Sol: Let the numbers be 4x and 3x
According to the question, the two numbers are differed by 18. Thus,
4x – 3x = 18
⇒ x = 18
4x = 4 × 18 = 72
3x = 3 × 18 = 54
Therefore, the two numbers are 72 and 54

Q7: The perimeter of a rectangular swimming pool is 154 meters. Its length is 2m more than twice its breadth. What are the length and the breadth of the pool?
Sol: Let the breadth of the pool = x
Length of the pool will be 2 + 2x.
Given, Perimeter of the pool = 154 m
We know, for a given rectangle,
Perimeter = 2(length + breath)
By using this formula, we get;
154 = 2(2 + 2x + x)
77 = 2 + 3x
75 = 3x
 x= 25m
Hence, the breadth of the pool is 25m and Length=2 + 2 × 25  = 52m

Q8: Five years ago, Anu was thrice as old as Sonu. After ten years, Anu will be twice as old as Sonu. How old are Anu and Sonu?
Sol: Let us assume the present ages of Anu is x and Sonu is y.
According to the question:
x – 5 = 3(y – 5)
x – 5 = 3y – 15
x = 3y - 15 + 5
x = 3y -10  ……………….. (1)
Again, as per question;
x + 10 = 2(y + 10)
x + 10 = 2y + 20
x – 2y = 10
(3y – 10) – 2y = 10 (from equation 1)
3y - 2y = 10 + 10
y = 20
Substitute, y = 20 in equation 1,
x = 3(20) -10
x =60 – 10
x = 50
Hence, the present ages of Anu is 50 years and of Sonu is 20 years.

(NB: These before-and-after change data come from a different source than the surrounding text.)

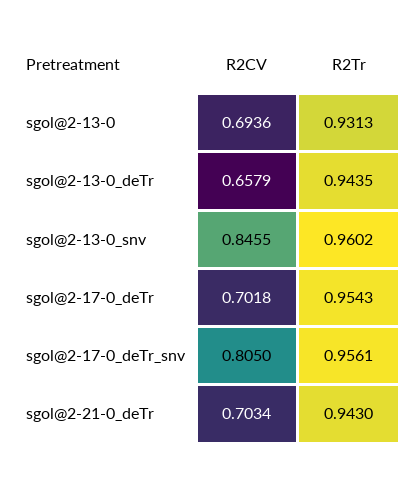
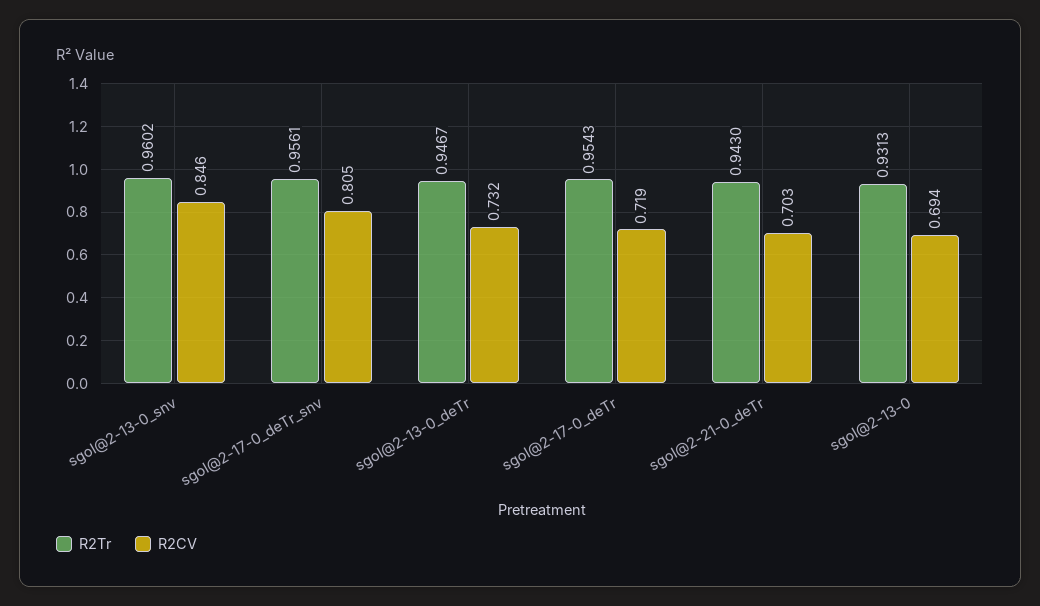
  {
    "R2CV": {
      "sgol@2-13-0": 0.6936,
-     "sgol@2-13-0_deTr": 0.6579,
+     "sgol@2-13-0_deTr": 0.732,
      "sgol@2-13-0_snv": 0.8455,
-     "sgol@2-17-0_deTr": 0.7018,
+     "sgol@2-17-0_deTr": 0.719,
      "sgol@2-17-0_deTr_snv": 0.805,
      "sgol@2-21-0_deTr": 0.7034
    },
    "R2Tr": {
      "sgol@2-13-0": 0.9313,
-     "sgol@2-13-0_deTr": 0.9435,
+     "sgol@2-13-0_deTr": 0.9467,
      "sgol@2-13-0_snv": 0.9602,
      "sgol@2-17-0_deTr": 0.9543,
      "sgol@2-17-0_deTr_snv": 0.9561,
      "sgol@2-21-0_deTr": 0.943
    }
  }

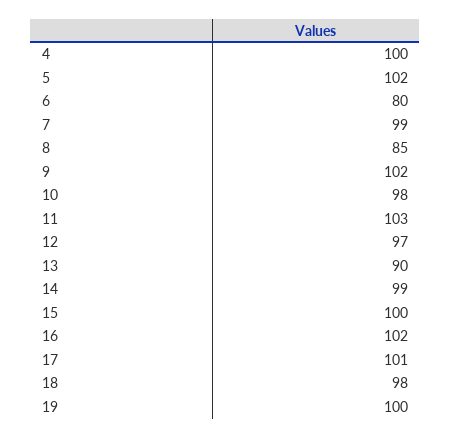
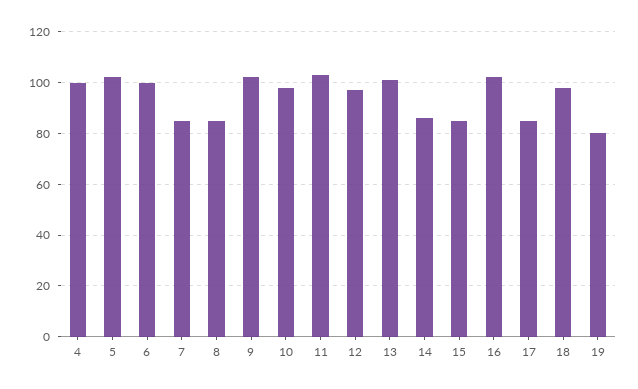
  {
    "4": 100,
    "5": 102,
-   "6": 80,
+   "6": 100,
-   "7": 99,
+   "7": 85,
    "8": 85,
    "9": 102,
    "10": 98,
    "11": 103,
    "12": 97,
-   "13": 90,
+   "13": 100,
-   "14": 99,
+   "14": 85,
-   "15": 100,
+   "15": 85,
    "16": 102,
-   "17": 101,
+   "17": 85,
    "18": 98,
-   "19": 100
+   "19": 80
  }

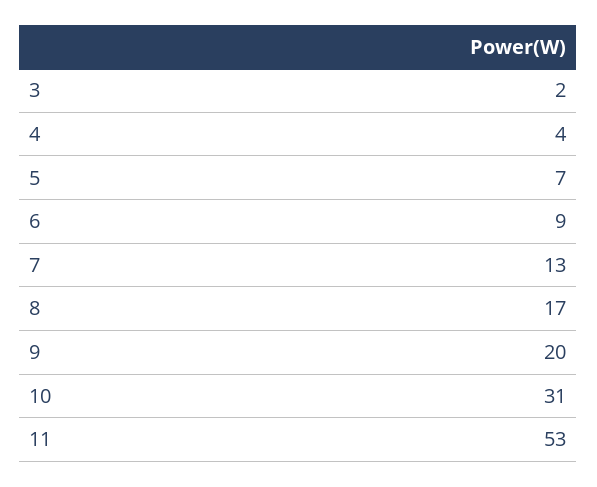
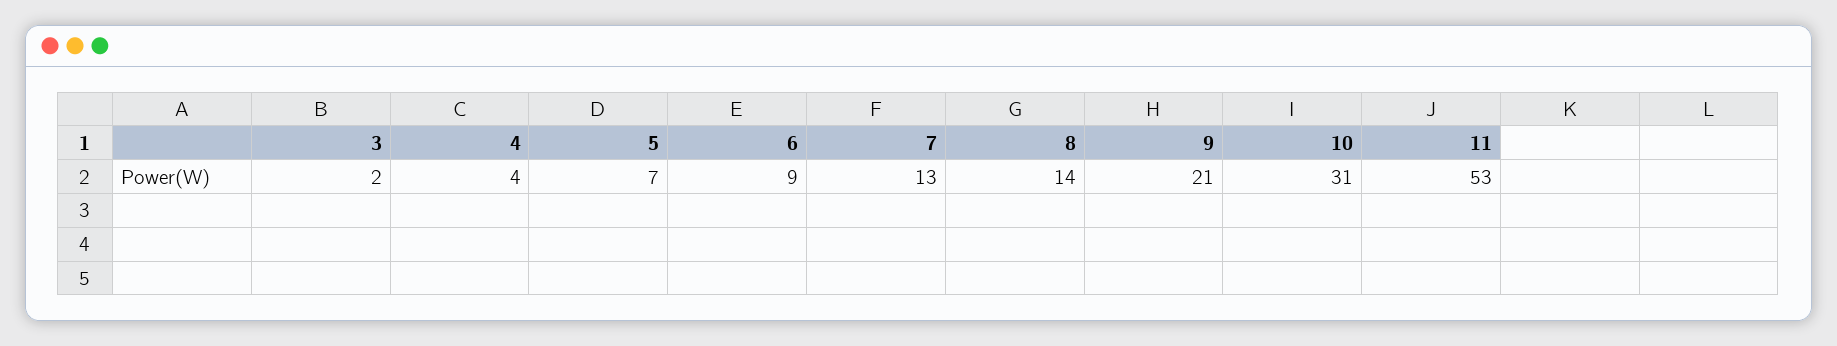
  {
    "3": 2,
    "4": 4,
    "5": 7,
    "6": 9,
    "7": 13,
-   "8": 17,
+   "8": 14,
-   "9": 20,
+   "9": 21,
    "10": 31,
    "11": 53
  }

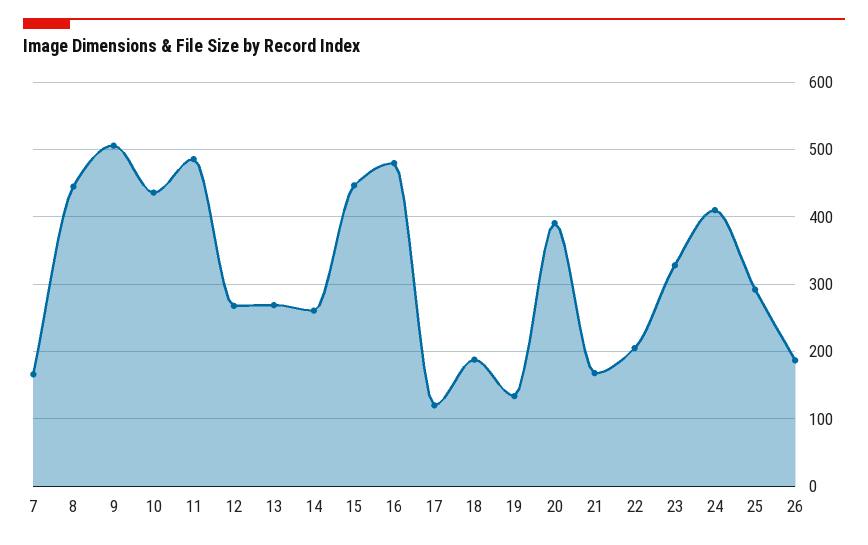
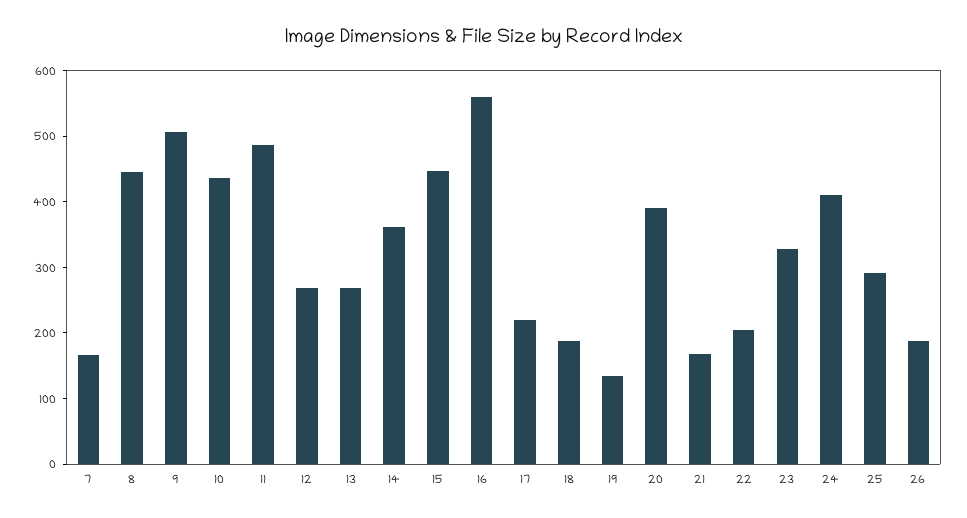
  {
    "7": 170,
    "8": 450,
    "9": 510,
    "10": 440,
    "11": 490,
    "12": 270,
    "13": 270,
-   "14": 260,
+   "14": 360,
    "15": 450,
-   "16": 480,
+   "16": 560,
-   "17": 120,
+   "17": 220,
    "18": 190,
    "19": 130,
    "20": 390,
    "21": 170,
    "22": 210,
    "23": 330,
    "24": 410,
    "25": 290,
    "26": 190
  }

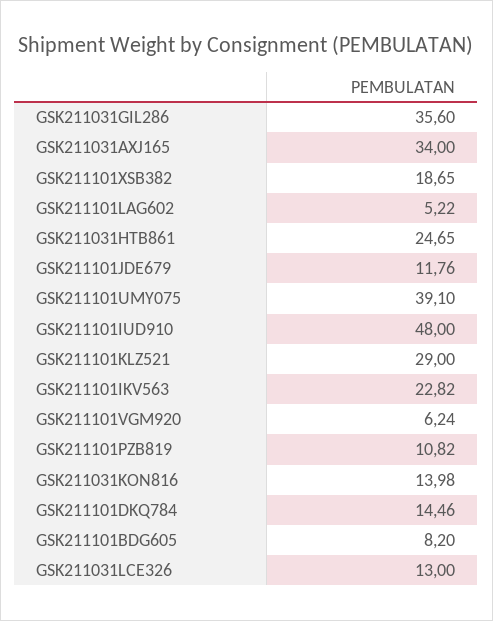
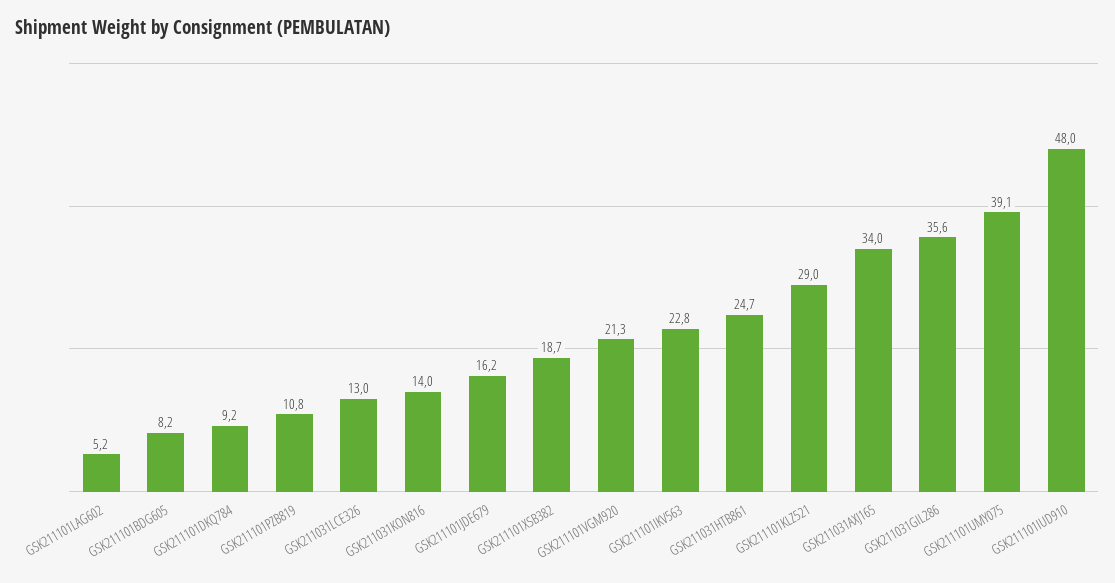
  {
    "GSK211031GIL286": 35.6,
    "GSK211031AXJ165": 34,
    "GSK211101XSB382": 18.65,
    "GSK211101LAG602": 5.22,
    "GSK211031HTB861": 24.65,
-   "GSK211101JDE679": 11.76,
+   "GSK211101JDE679": 16.2,
    "GSK211101UMY075": 39.1,
    "GSK211101IUD910": 48,
    "GSK211101KLZ521": 29,
    "GSK211101IKV563": 22.82,
-   "GSK211101VGM920": 6.24,
+   "GSK211101VGM920": 21.3,
    "GSK211101PZB819": 10.82,
    "GSK211031KON816": 13.98,
-   "GSK211101DKQ784": 14.46,
+   "GSK211101DKQ784": 9.2,
    "GSK211101BDG605": 8.2,
    "GSK211031LCE326": 13
  }

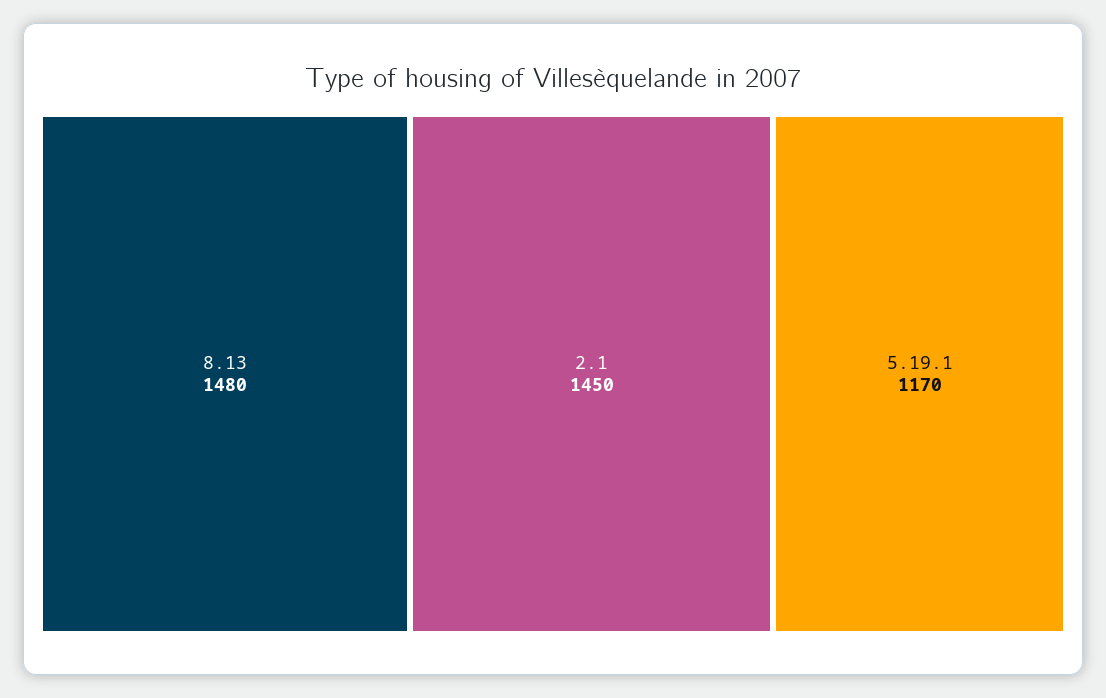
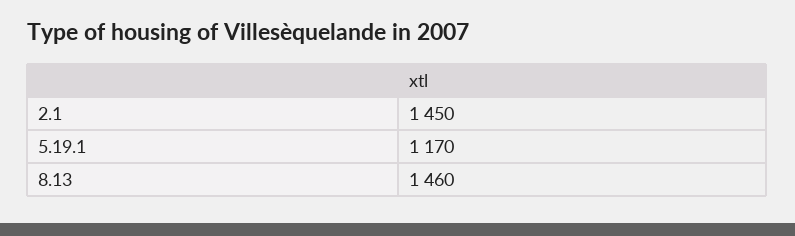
  {
-   "8.13": 1480,
+   "8.13": 1460,
    "2.1": 1450,
    "5.19.1": 1170
  }

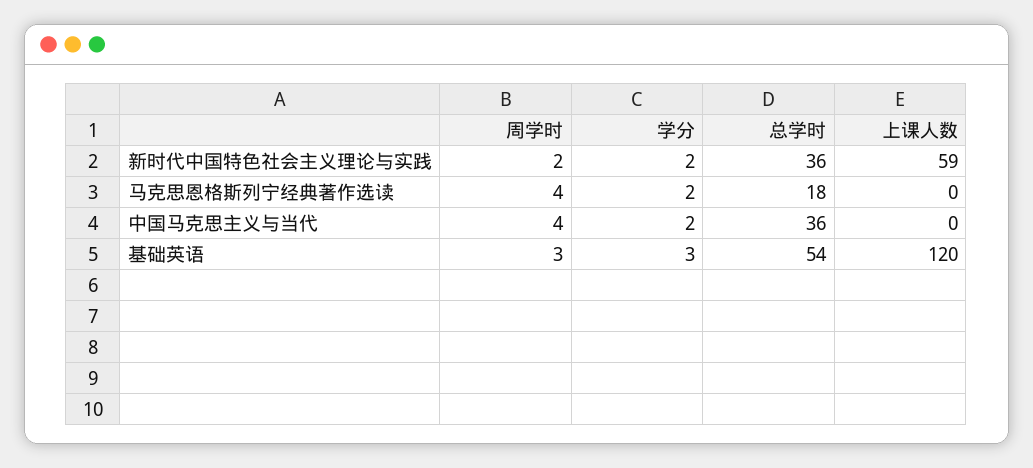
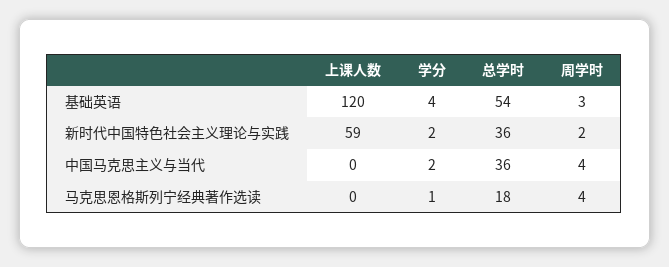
  {
    "周学时": {
      "新时代中国特色社会主义理论与实践": 2,
      "马克思恩格斯列宁经典著作选读": 4,
      "中国马克思主义与当代": 4,
      "基础英语": 3
    },
    "学分": {
      "新时代中国特色社会主义理论与实践": 2,
-     "马克思恩格斯列宁经典著作选读": 2,
+     "马克思恩格斯列宁经典著作选读": 1,
      "中国马克思主义与当代": 2,
-     "基础英语": 3
+     "基础英语": 4
    },
    "总学时": {
      "新时代中国特色社会主义理论与实践": 36,
      "马克思恩格斯列宁经典著作选读": 18,
      "中国马克思主义与当代": 36,
      "基础英语": 54
    },
    "上课人数": {
      "新时代中国特色社会主义理论与实践": 59,
      "马克思恩格斯列宁经典著作选读": 0,
      "中国马克思主义与当代": 0,
      "基础英语": 120
    }
  }

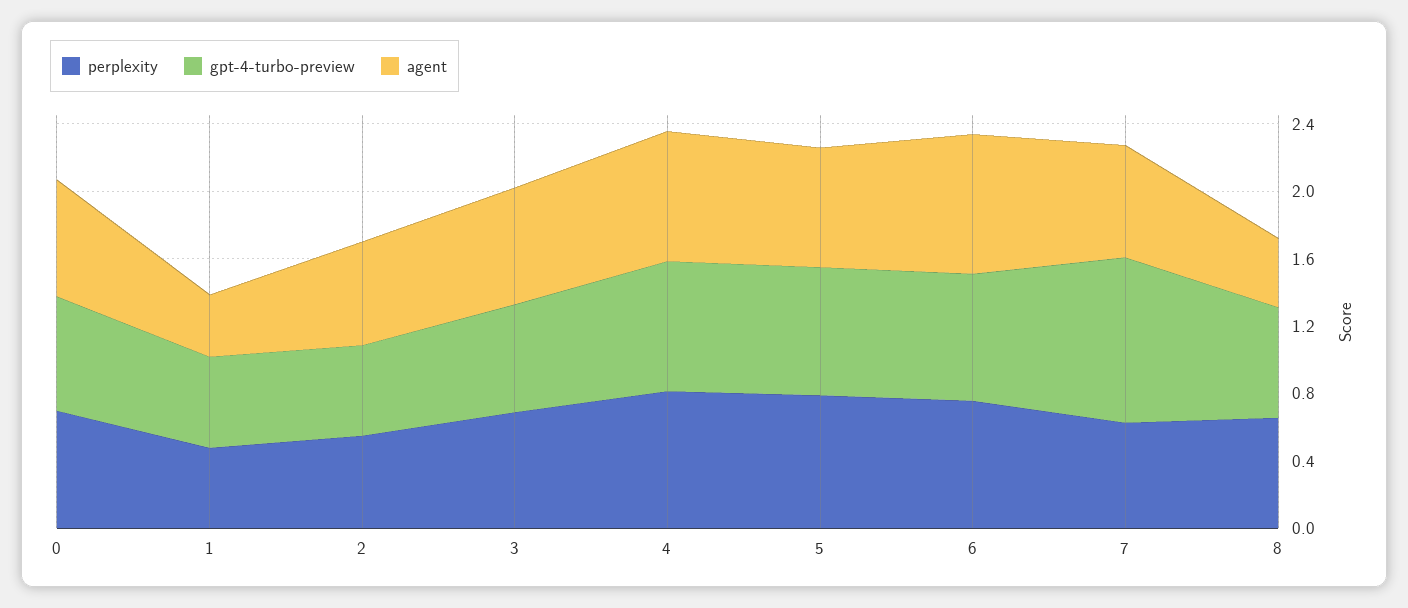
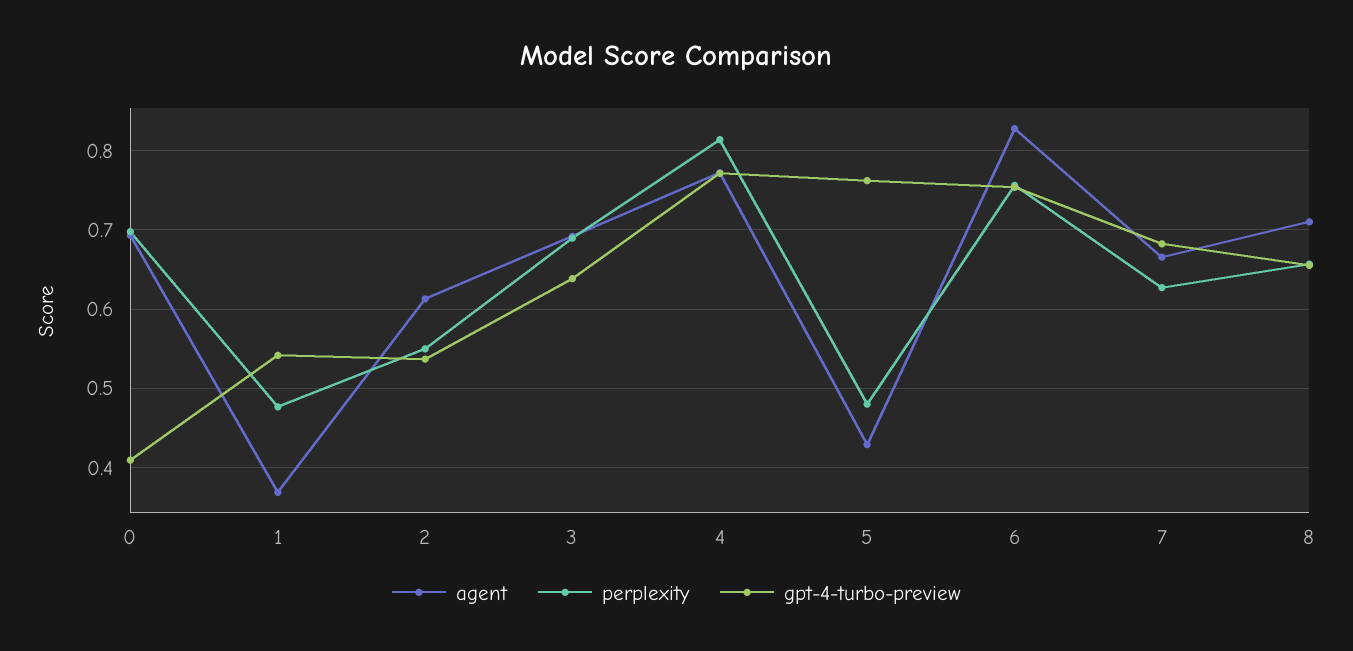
  {
    "perplexity": {
      "0": 0.7,
      "1": 0.48,
      "2": 0.55,
      "3": 0.69,
      "4": 0.81,
-     "5": 0.8,
+     "5": 0.48,
      "6": 0.76,
      "7": 0.63,
      "8": 0.66
    },
    "gpt-4-turbo-preview": {
-     "0": 0.7,
+     "0": 0.41,
      "1": 0.54,
      "2": 0.54,
      "3": 0.64,
      "4": 0.77,
      "5": 0.76,
      "6": 0.75,
-     "7": 1,
+     "7": 0.68,
      "8": 0.66
    },
    "agent": {
      "0": 0.69,
      "1": 0.37,
      "2": 0.61,
      "3": 0.69,
      "4": 0.77,
-     "5": 0.7,
+     "5": 0.43,
      "6": 0.83,
      "7": 0.67,
-     "8": 0.4
+     "8": 0.71
    }
  }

Q9: A positive number is 5 time another number. If 21 is added to both the numbers, then one of the new numbers become twice of other new numbers. Find the original numbers.
Sol: Let the smaller number be x
And another number = 5x
If 21 is added to both the numbers then as per the given condition;
5x + 21 = 2 × (x + 21)
5x + 21 = 2x + 42
5x – 2x = 42 – 21
3x = 21
x = 21/3= 7
Therefore, the positive number is = 5 × 7  = 35

Q10: Solve each of the following equations:
(i) x+2 = -11
Sol: x + 2 = -11
x = -11 -2
x = -13
(ii) 2x – 1/6 = 3
Sol: 2x – 1/6 = 3
2x = 3 + 1/6
2x = 19/6
x = 19/12
(iii)7x – 7 = 21
Sol: 7x – 7 = 21
7x = 21 + 7
7x = 28
x = 4
(iv) -7x = 84
Sol: -7x = 84
-x = 84/7
x = -12
(v) 18+ 7x = -3
Sol: 18+ 7x = -3
7x = -3 -18
7x = -21
x = -3

Q11: (x – 2) + (x – 3) + (x – 9) = 0
Sol: (x – 2) + (x – 3) + (x – 9) = 0
x – 2 + x – 3 + x – 9 = 0
3x – 2 – 3 – 9 = 0
3x – 14 = 0
x = 14/3

Q12: 10 + 6p = 22
Sol: 10 + 6p = 22
6p = 22 – 10
6p = 12
p = 12/6
p = 2

Q13: Solve 7x – 12 = 16
Sol: 7x -12 = 16
7x = 16 + 12
x = 28/7
x = 4

Q14: Solve: y/11 = 11
Sol: y/11 = 11
y = 11 × 11
y = 121

Q15: Solve the following linear equations:
(i) x – 11 =7
(ii) z + 8 = 9
(iii) 11x = 121
Sol:
(i) x – 11 = 7
x = 7 + 11
x = 18
(ii) z + 8 = 9
z = 9 -8
z =1
(iii) 11x = 121
x = 121/11
x = 11

Q16: Solve each of the following equations and check your solution by substituting in the equation.
(i) x/2-10=1/2
Sol: x/2 – 10 = 1/2
(x – 20)/2 = 1/2
x – 20 = 1
x = 21
(ii) x/3-x/2=6
x/3 – x/2 =6
(2x – 3x)/6 = 6
-x/6 = 6
-x = 36
x = – 36

Q17: The sum of three consecutive multiples of  8 is 888. Find the multiple.
Sol: Let the multiples be x, x + 8, x + 16
Given, the sum of three consecutive multiples of 8 is 888
Thus,
x + x + 8 + x + 16 = 888
3x + 24 = 888
3x = 888 - 24
3x = 864
x = 864/3
x = 288
Therefore the multiples are:
x = 288
x  + 8 = 296
x + 16 = 304

Q18: Three consecutive integers are as such they are taken in increasing order and multiplied by 2, 3, and 4, respectively, they add up to 56. Find these numbers.
Sol: Let us say the three consecutive numbers be x, x + 1 and x + 2.
Now as per the given question;
2 × (x) + 3 × (x + 1) + 4 × (x + 2) = 56
9x + 11 = 56
9x = 56-11
9x = 45
x = 45/9
x = 5
Therefore, the three consecutive numbers are 5, 6 and 7.

Q19: Sum of two numbers is 95. If one exceeds the other by 15, find the numbers.
Sol: Let first number be x
So, second number will be x + 15
As per the given question;
x + x + 15 = 95
x + x = 95 - 15
2x = 80
x = 80/2
x = 40
x = 40
First number = 40
Second number = x + 15 = 40 + 15 = 55
Hence, 40 + 55 = 95

Q20: Three consecutive integers add up to 57. What are these integers?
Sol: Let us say the three consecutive numbers be x - 1, x and x + 1
Now, as per the given question,
x - 1 + x + x + 1 = 57
3x = 57
x = 57/3
x = 19
Hence,
x - 1 = 19 - 1 = 18
x = 19
x + 1= 19 + 1= 20
The three consecutive numbers are 18,19 and 20.